Heritage Weekend Tile 1986

Also known as the Fort Pleasant Meeting House, the Old Fields Church holds special significance in the history of the South Branch Valley. It is the oldest church in West Virginia; and because it served, too, as a school house, it is believed to be the oldest extant school house in the state.

The church was built in 1812 on land donated by Isaac and Elizabeth VanMeter, early settlers in Old Fields who, in 1832, built Fort Pleasant, an 18-room mansion of mixed Georgian and Federal styles nearby. The original deed for the church stipulates that while the property was owned by the Methodist Church, it would be available for use by any denomination at any time.

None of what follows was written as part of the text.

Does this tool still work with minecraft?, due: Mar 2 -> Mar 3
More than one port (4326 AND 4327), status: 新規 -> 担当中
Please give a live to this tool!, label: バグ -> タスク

Religious tolerance did not extend to racial equality. While black slaves were allowed to attend services, they were segregated in a balcony accessed from an outdoor staircase. “A contributor to the Moorefield Examiner in 1904 recalled ‘Uncle’ John and ‘Aunt’ Lydia Lowe and all the old servants in the gallery before the war,” reports Richard MacMaster in The History of Hardy County, 1786-1986.

The meeting house had fallen into disrepair and was closed briefly in the late 1800s. According to MacMaster, Methodists from Old Fields and Moorefield raised enough money at an ice cream social in 1897 to repair the church and reopen it in 1898 with a service led by the Rev. S. G. Ferguson, who had served with Mosby’s Raiders in the Civil War.

After the removal of the unsafe balcony pre-1900, the building has been maintained in excellent condition. Members of the VanMeter and other prominent local families continue to be buried in the church yard as their ancestors have been for the past seven or eight generations.

Directions: US 220 north from Moorefield for about 4 miles, turn left at grey barn (just north of Fish Pond Rd.) and at historic sign and farm gate. Watch for green flag, drive through field on left.